The Secret Life of Books
Tom Mole
Elliot & Thompson, £14.99
Review by Alastair Mabbott

Love letters to books tend to be celebrations of their content: language, life-changing ideas, the power of narrative and that special communion between author and reader. “But reading them is only one of the things we do with books, and not always the most significant,” says Tom Mole, Professor of English Literature and Book History at the University of Edinburgh. Mole wants us to learn how to see books as objects and to understand how we use them.

Lawyers pose in front of groaning bookshelves to project an air of competence and authority. Students brandish them in the hope of impressing or attracting others with similar tastes. Our books tell people who we are, or who we want to be. And buying a book, says Mole, is like joining a collective of like minds.

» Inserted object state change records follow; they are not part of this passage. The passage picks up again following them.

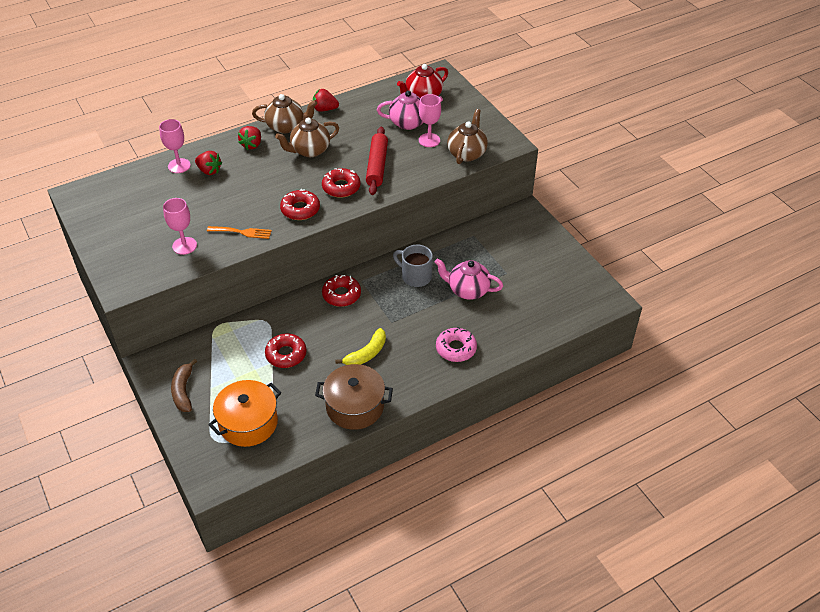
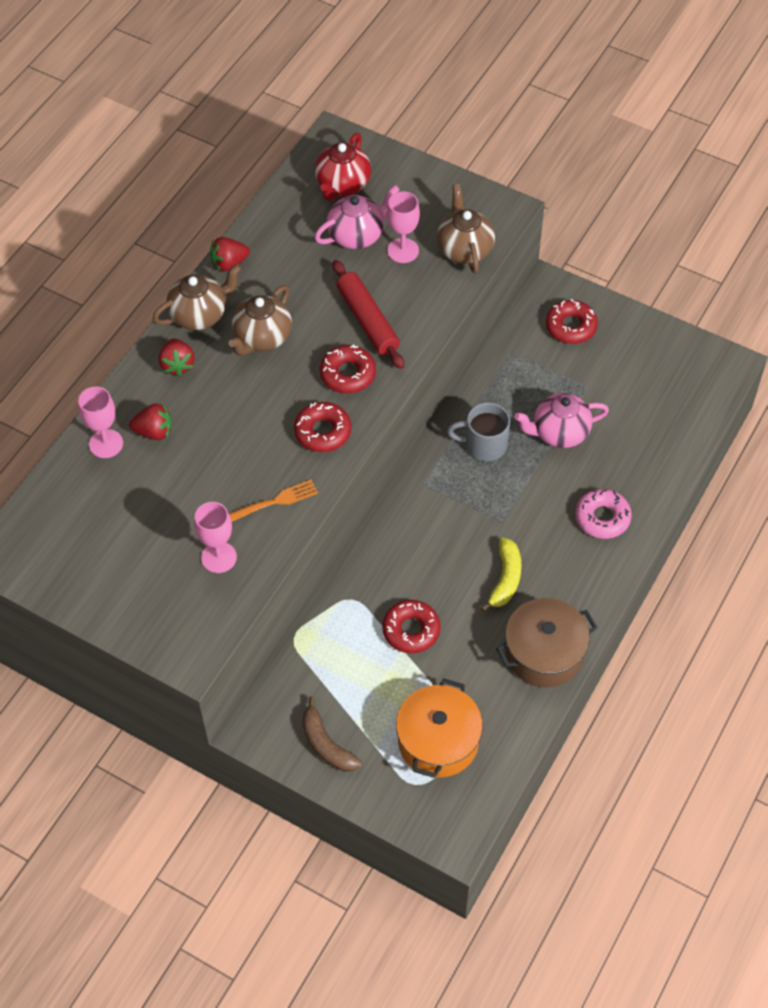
camera: 30 degrees left, 10 degrees up
red donut [322,275,361,307] -> red donut moved to [546,299,598,344]

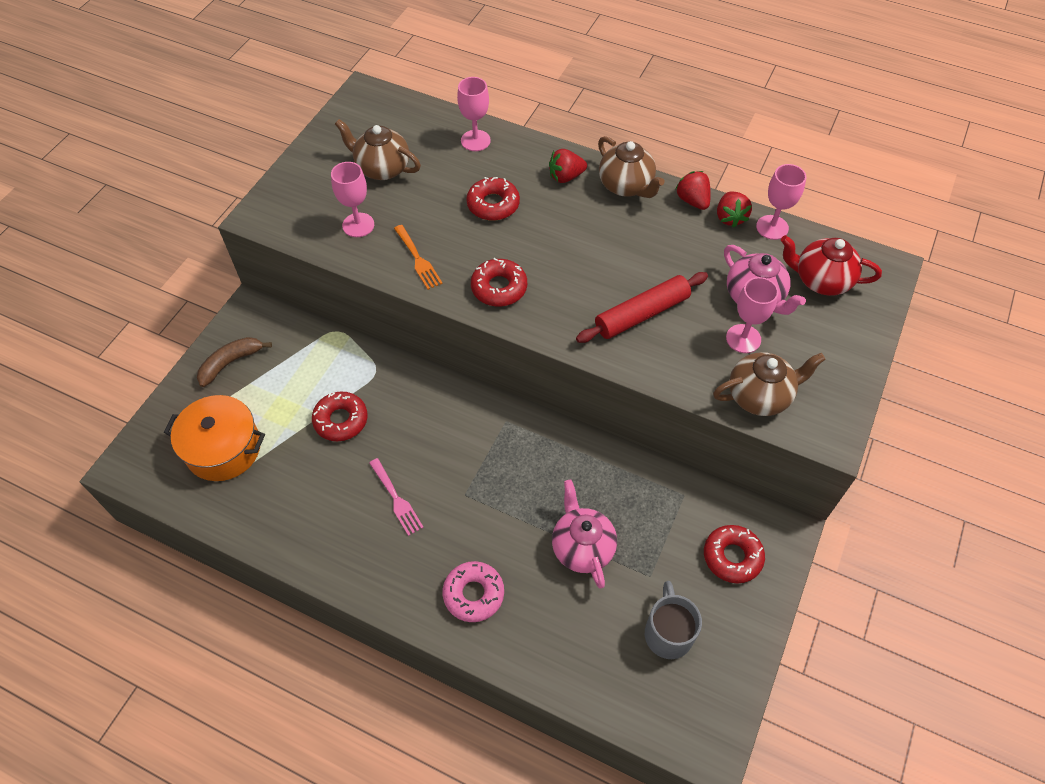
camera: 85 degrees right, 0 degrees up
red strawberry [129,403,172,440] -> red strawberry moved to [717,191,752,228]
brown teapot [228,285,292,356] -> brown teapot moved to [335,119,421,180]
red donut [320,345,376,394] -> red donut moved to [466,177,520,221]
grey mug [447,402,510,461] -> grey mug moved to [645,581,702,659]
yellow banana [481,537,522,612] -> pink fork [369,458,424,536]
brown pot [496,598,598,687] -> none
none -> pink goblet [756,164,806,240]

As they have so often been used as the vessels for sacred words, books have themselves become objects of veneration and carved out a symbolic role for themselves, not just to the extent that we swear oaths on them, but members of the US House of Representatives can choose to swear on any book, not just a religious text. Up until the last century, the tradition of keeping a record of births, deaths and marriages in the family Bible persisted. Books are still seen as ideal “threshold gifts”, marking the transition of one phase of life to the next. On a grander scale, they become the repository of a culture’s history and ethos. Mole notes how, as in Sarajevo and Mosul, libraries can become symbolic targets for attackers who want to see their enemies utterly demoralised and wiped from the face of the Earth.

On the level of the individual, a book lent or given, particularly if it’s inscribed, is a potent memento of a loved one, long after that person is gone or the relationship is over. But we’re in the age of streaming and e-readers now, and Mole doesn’t seem overly impressed. “Where a printed codex has a one-to-one relationship between the object and the content, an e-reader has a one-to-many relationship.” In other words, your Kindle isn’t Women in Love or Mrs Dalloway any more than your TV set is Line of Duty of Peaky Blinders. The connection between object and text has, if not broken, been made more tenuous. For Mole, reading an e-book is a “thinner” experience. But his response is backed up by research which found that e-book readers had only limited “proprietary feeling” towards them.

Seeking some kind of confirmation, I pick up my dad’s old copy of Poetical Works of Robert Burns, a veteran of countless Burns suppers, its yellow Post-It notes still marking selected poems (“Mailie”, “Mouse”, “A Man’s”) and their approximate timings. Obviously, its associations are unique to this copy, and no other could replace it. Furthermore, an inscription on the front reveals that its original owner was one Levi Fraser, who received it at Christmas 1915. Therein hangs a tale, entirely unrelated to Burns’ words, leading deeper into the secret life of books.